Document excerpt:
****************************************

Wildlife of the Week: The Sika Deer and The Nutria

Wildlife of the Week returns to Penn Press Log with a question. Since wild animals have no use for citizenship status and state issued drivers licenses, how do non-native species qualify for inclusion in a regional wildlife reference such as John Rappole’s Wildlife of the Mid-Atlantic?

Sika_deer400Rappole chose to include the sika deer (Cervus nippon), a species with Asian origins, in his forthcoming book because it maintains self-sustaining breeding populations in the region. This tiny relative of the elk was introduced to the North American wild in the early 20th Century when a Maryland resident released a few captive deer onto Chesapeake Bay’s James and Assateague Islands. According to Maryland’s Wildlife and Heritage Service, the sika provides "excellent flavored venison," so it’s popular among hunters. However, concerned National Park Service officials are monitoring the sika deer’s impact on native plants and white-tail deer. "[Park] Visitors and hunters love sika deer. But they are an exotic species that may be upsetting the ecosystem," says researcher Duane Diefenbach.

****************************************

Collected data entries

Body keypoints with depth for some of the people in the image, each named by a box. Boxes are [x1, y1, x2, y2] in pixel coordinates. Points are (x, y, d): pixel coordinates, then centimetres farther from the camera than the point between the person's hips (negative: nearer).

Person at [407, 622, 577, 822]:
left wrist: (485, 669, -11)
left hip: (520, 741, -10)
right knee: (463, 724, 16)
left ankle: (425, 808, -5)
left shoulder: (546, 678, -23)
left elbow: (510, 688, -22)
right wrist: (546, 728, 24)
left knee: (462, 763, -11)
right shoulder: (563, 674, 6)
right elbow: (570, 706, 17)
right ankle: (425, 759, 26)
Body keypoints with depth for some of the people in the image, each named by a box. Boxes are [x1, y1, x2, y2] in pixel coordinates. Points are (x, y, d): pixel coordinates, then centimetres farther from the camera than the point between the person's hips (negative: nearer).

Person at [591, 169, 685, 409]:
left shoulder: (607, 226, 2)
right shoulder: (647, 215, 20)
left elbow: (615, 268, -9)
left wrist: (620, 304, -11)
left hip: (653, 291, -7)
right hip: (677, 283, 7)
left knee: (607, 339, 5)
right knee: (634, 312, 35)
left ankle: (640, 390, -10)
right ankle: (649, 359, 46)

****************************************

Instructions:
1) In the sika deer article, how did the sika deer get into the North American wild?
2) Duplicate the stretch of the sika deer article from "Wildlife of the Week: The" through "of the Mid-Atlantic?".

Solved problems:
1) In the early 20th Century, a Maryland resident released a few captive deer onto Chesapeake Bay's James and Assateague Islands.

2)
Wildlife of the Week: The Sika Deer and The Nutria

Wildlife of the Week returns to Penn Press Log with a question. Since wild animals have no use for citizenship status and state issued drivers licenses, how do non-native species qualify for inclusion in a regional wildlife reference such as John Rappole’s Wildlife of the Mid-Atlantic?